Since the start of 2014 there seem to be new CPE devices out there that are resolving this issue. The linear nature of the line in the decrease doesn't seem to be something like "ISPs" started blocking udp/53 to customers, which would appear more like a step function.

I'm aware of some other studies ongoing to fingerprint CPE and their behaviors/aggregated resolver dependencies. I expect to see some of that data presented at the upcoming DNS-OARC meeting in Warsaw.

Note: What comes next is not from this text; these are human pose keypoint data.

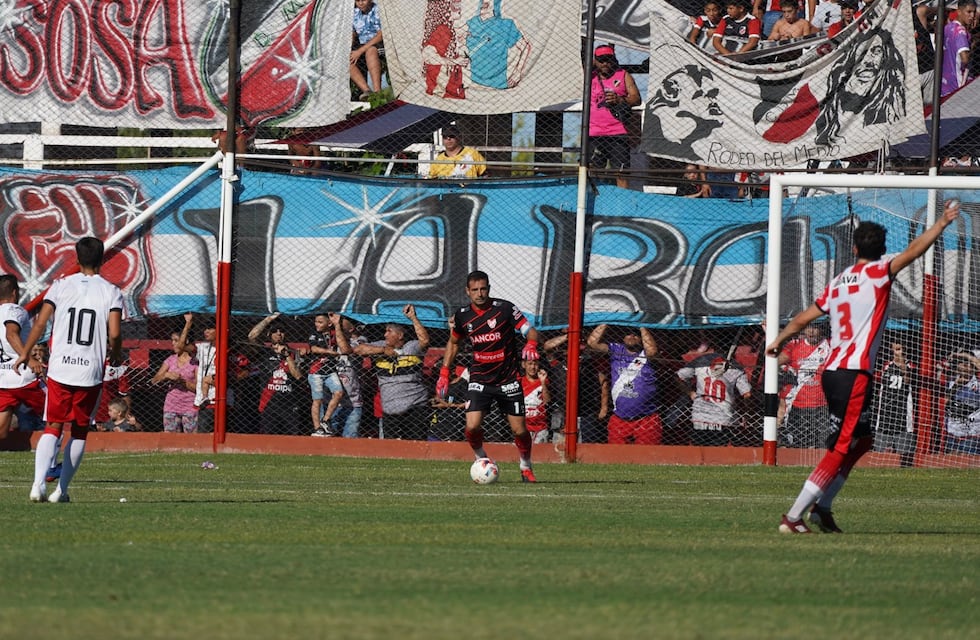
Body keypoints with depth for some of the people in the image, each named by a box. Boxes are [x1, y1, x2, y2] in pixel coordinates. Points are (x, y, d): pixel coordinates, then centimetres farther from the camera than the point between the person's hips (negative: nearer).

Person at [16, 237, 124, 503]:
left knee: (53, 427, 6)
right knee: (80, 431, 13)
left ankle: (39, 482, -15)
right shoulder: (111, 292, -2)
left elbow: (40, 323, -3)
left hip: (59, 369, 1)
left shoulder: (60, 286, 2)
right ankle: (61, 489, 10)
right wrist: (115, 355, 11)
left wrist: (25, 354, 9)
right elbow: (114, 333, -10)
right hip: (91, 372, -1)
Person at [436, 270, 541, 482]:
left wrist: (531, 345, -32)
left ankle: (526, 468, 27)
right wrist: (444, 373, 12)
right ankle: (481, 459, 14)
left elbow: (530, 331, -9)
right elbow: (453, 343, 17)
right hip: (479, 379, 2)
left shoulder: (505, 308, -11)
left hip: (508, 379, -2)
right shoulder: (462, 316, -1)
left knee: (519, 430, 0)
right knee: (472, 427, -16)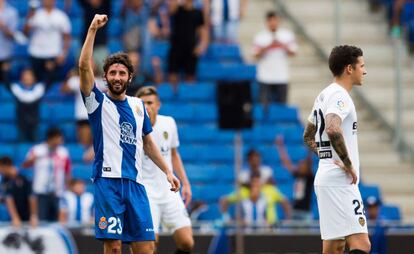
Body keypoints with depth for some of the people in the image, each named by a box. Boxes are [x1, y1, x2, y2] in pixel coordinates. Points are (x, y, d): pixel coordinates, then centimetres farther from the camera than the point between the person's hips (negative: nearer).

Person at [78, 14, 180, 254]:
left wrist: (168, 171, 21)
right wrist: (93, 29, -16)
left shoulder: (138, 105, 17)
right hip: (108, 180, -4)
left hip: (135, 182, 4)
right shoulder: (98, 102, 3)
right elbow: (84, 66, -11)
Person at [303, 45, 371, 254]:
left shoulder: (324, 95, 18)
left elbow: (308, 136, 29)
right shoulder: (339, 95, -12)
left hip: (326, 179, 10)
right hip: (340, 182, -10)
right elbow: (333, 130, -31)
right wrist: (349, 164, -21)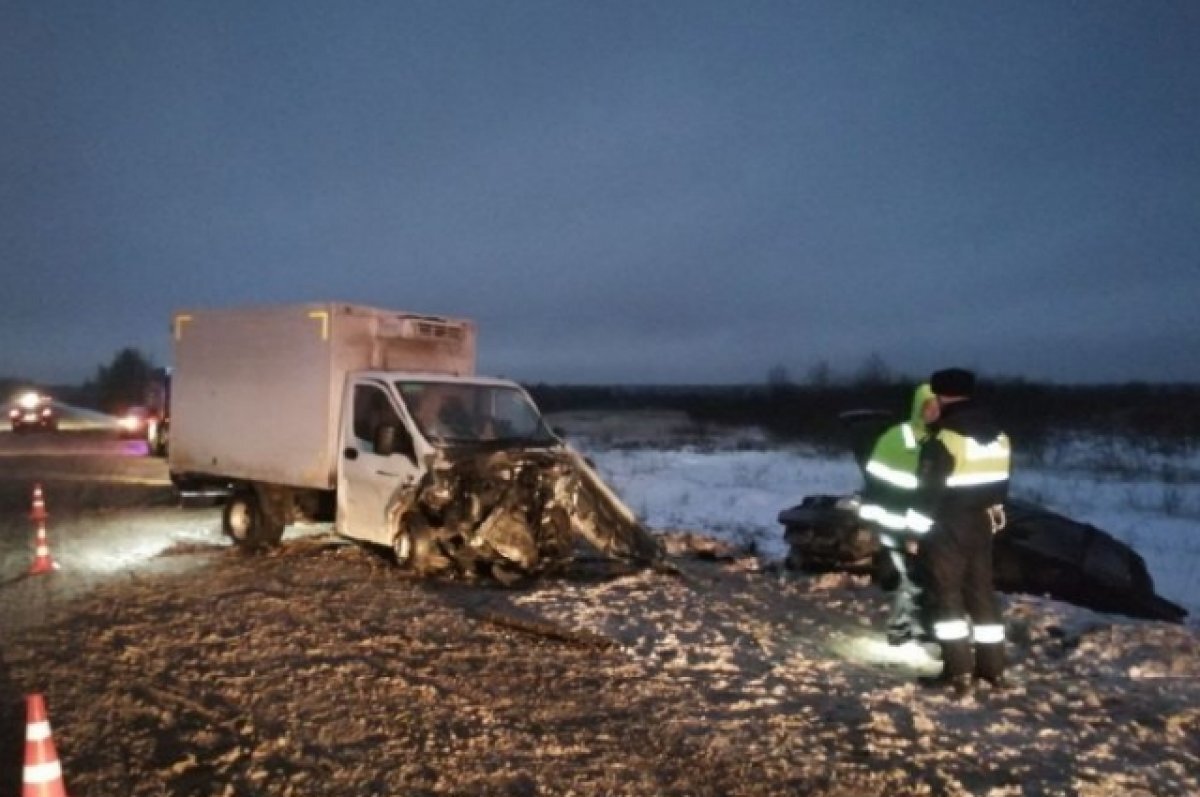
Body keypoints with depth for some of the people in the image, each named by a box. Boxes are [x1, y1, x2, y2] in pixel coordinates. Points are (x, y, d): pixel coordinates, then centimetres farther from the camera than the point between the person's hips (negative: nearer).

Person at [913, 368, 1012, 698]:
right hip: (980, 523, 7)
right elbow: (999, 481, 16)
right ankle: (993, 669, 21)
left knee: (947, 594, 1)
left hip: (947, 527, -7)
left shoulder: (943, 438, -19)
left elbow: (929, 491, -17)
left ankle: (958, 673, 0)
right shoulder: (997, 433, 7)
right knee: (982, 591, 14)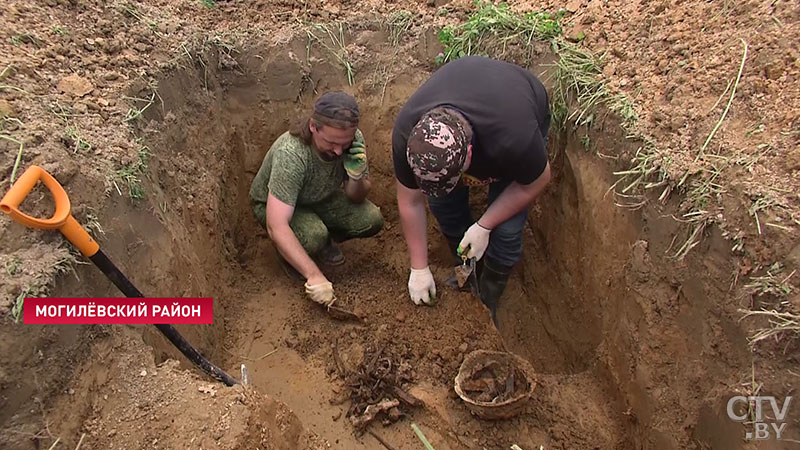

Getting everyone to update their firmware on devices would go a long way as well. Some vendors have no software QA on this front so add/remove the response on the WAN interface as their releases march forward.

- Jared

>
> [catching up]
>
>> That's a good question, but I know that during the ongoing survey
>> within the Open Resolver Project [http://openresolverproject.org/\],
>> Jared found thousands of CPE devices which responded as resolvers.
>
> Not thousands, *tens of millions*.
>
> Our estimate from mid-2013 was 32M such devices (detailed in an IMC
> paper last year; Mark Allman - SCRA13). And, that
> roughly agrees with both the openresolverproject.org numbers and another
> (not public) study I know of. And, as if that isn't bad enough
> ... there is a 2010 IMC paper that puts the number at 15M. I.e., the
> instances of brokenness are getting worse---doubling in 3 years! UGH.

One observation: The OpenResolverProject collects responses that come from
ports that the query was not sent to (ie: device responds from UDP/12345
not
from UDP/53, which obviously is broken and doesn't "work", but they
actually
return DNS payload which can be used for abuse).

Some good news though:

http://openresolverproject.org/breakdown-graph1.cgi

I see axes, legend but no data points. If I hover over various spots
on the graph I see data values pop up.